The Jay Street Bike Lane Won’t Work If NYPD Parks All Over It
As crews restripe Jay Street to implement a curbside protected bike lane, some sort of learning curve is to be expected. Drivers need a little time to adjust to the new parking lane, which floats to the left of the bike lane buffer. But NYPD should know better from the start.
Streetsblog reader Brandon Chamberlin snapped the above photo of two police vehicles parked in the bus stop in front of City Tech on Jay Street this morning, blocking the way for both buses and cyclists. The bus stop has always been there — it’s not new.
In DOT’s redesign, the bike lane and curbside bus stops are “shared space” — as opposed to a floating bus stop design where bus drivers would pull up to a boarding island to the left of the bike lane. It’s a situation that requires some extra effort, with cyclists and bus drivers having to look out for each other — even without factoring in illegal parking.
If police ignore the rules and park at the curb, things will break down quickly. Cyclists will have to weave out of the bike lane into traffic, and bus riders will have to walk off the curb to board. The stress and chaotic traffic conditions that the Jay Street redesign was supposed to fix will just resurface in slightly different form.
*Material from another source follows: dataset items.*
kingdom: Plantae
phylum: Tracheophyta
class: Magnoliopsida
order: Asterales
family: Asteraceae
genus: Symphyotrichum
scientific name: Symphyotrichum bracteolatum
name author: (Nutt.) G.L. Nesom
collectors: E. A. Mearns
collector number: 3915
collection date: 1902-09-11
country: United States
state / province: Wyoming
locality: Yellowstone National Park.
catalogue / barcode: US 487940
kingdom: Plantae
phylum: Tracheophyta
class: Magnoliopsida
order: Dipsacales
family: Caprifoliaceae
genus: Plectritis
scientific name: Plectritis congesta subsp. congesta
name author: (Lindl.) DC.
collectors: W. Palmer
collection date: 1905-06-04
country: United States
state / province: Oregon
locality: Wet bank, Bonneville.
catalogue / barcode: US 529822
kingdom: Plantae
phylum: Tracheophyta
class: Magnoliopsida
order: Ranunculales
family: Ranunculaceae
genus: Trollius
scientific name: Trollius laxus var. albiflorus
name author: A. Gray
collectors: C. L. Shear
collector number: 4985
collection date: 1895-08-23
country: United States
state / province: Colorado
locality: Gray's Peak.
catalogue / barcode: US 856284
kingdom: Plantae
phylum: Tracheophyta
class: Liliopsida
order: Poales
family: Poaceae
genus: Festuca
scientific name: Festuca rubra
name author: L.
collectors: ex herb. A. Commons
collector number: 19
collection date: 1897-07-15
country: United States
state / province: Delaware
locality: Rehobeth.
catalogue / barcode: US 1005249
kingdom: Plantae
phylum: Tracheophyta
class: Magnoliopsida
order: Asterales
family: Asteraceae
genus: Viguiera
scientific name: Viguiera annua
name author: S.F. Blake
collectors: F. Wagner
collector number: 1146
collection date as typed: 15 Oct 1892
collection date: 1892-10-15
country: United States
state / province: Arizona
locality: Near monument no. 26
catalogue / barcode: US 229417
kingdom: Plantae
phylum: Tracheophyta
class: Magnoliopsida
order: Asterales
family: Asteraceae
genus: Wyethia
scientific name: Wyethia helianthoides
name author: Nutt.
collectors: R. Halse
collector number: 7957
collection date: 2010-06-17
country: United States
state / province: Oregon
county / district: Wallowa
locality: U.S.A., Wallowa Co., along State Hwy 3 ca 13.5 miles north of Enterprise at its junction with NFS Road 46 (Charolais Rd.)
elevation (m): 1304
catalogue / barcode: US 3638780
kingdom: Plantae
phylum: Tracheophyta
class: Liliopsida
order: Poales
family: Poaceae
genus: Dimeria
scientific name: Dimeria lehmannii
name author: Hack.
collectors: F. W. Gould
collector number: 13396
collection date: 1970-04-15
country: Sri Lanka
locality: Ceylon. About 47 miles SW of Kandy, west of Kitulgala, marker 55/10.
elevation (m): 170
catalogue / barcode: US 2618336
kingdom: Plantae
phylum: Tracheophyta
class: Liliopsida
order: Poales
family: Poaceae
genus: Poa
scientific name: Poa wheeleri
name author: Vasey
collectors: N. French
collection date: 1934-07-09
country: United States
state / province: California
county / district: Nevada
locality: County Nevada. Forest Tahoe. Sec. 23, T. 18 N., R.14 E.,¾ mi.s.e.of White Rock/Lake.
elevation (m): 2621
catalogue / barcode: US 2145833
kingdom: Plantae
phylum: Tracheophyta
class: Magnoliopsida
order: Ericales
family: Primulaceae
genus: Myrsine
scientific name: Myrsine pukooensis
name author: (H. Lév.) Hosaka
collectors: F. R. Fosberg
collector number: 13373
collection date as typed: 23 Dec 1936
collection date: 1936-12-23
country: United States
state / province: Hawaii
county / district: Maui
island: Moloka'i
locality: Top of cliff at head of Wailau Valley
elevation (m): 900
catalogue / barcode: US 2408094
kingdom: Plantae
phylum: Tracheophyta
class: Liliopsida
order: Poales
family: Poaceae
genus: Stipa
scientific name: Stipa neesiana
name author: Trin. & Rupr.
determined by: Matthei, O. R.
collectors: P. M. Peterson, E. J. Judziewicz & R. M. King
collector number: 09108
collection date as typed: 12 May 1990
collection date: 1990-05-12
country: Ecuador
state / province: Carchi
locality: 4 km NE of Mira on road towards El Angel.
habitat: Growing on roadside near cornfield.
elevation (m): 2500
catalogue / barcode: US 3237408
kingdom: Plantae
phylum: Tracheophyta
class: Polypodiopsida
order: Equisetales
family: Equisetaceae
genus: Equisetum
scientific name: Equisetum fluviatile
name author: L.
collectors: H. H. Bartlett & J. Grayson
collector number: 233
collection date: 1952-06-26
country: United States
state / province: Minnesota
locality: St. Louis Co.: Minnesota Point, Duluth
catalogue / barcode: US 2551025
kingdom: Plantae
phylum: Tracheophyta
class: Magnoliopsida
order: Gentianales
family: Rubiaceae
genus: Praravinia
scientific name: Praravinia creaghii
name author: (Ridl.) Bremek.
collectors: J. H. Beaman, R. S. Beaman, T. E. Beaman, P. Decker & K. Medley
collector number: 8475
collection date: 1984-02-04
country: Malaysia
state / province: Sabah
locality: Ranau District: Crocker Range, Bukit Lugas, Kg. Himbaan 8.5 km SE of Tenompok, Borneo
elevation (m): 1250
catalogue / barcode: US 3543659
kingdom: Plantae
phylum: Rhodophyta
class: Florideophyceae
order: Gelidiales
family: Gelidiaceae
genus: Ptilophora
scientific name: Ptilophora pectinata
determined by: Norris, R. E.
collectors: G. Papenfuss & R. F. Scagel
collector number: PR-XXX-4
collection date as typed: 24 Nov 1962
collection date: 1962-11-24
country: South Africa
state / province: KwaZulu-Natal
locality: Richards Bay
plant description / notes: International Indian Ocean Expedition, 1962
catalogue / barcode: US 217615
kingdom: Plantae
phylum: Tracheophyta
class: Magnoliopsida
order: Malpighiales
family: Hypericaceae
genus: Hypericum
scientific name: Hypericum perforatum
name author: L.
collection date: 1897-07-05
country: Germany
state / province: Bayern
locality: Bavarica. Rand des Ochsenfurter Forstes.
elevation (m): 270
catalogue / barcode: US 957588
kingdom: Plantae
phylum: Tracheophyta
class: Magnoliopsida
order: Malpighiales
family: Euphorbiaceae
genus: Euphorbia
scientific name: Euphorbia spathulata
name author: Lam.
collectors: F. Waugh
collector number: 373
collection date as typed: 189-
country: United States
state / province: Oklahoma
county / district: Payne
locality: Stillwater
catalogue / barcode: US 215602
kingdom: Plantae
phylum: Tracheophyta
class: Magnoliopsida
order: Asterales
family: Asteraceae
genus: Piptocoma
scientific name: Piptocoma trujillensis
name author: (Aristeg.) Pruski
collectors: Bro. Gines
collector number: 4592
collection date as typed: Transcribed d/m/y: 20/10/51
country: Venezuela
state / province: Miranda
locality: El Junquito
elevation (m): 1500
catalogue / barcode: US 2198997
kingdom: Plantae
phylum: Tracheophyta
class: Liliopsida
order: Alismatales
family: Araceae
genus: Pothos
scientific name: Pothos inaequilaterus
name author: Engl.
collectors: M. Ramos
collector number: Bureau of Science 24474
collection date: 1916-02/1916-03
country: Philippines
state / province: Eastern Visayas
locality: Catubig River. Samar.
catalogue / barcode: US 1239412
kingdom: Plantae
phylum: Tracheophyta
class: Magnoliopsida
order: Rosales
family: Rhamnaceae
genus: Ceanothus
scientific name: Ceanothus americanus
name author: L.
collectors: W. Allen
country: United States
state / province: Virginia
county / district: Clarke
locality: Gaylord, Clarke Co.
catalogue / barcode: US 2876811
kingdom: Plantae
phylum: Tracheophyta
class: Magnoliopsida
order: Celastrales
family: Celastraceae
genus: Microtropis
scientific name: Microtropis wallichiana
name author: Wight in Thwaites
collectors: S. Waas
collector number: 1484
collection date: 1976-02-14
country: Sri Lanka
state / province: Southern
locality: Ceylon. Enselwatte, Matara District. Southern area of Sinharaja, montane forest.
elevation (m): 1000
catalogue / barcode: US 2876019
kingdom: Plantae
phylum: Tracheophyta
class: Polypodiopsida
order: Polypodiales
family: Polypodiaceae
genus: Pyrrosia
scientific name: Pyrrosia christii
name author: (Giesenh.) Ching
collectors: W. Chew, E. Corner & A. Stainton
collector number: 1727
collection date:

Illegal parking by police and other placard holders has been the scourge of Jay Street for a long time. When DOT presented its Jay Street proposal to Community Board 2 in March, transportation committee members worried that the new lane would be compromised by rampant parking placard abuse, which NYPD has overlooked for years.
Police from all over Brooklyn come to the courts on Jay Street (one of the squad cars in the photo is from the 73rd Precinct in Brownsville). If the redesign of one of NYC’s busiest bike routes is going to work, NYPD needs to get the message out that officers can’t block bus stops or the bike lane.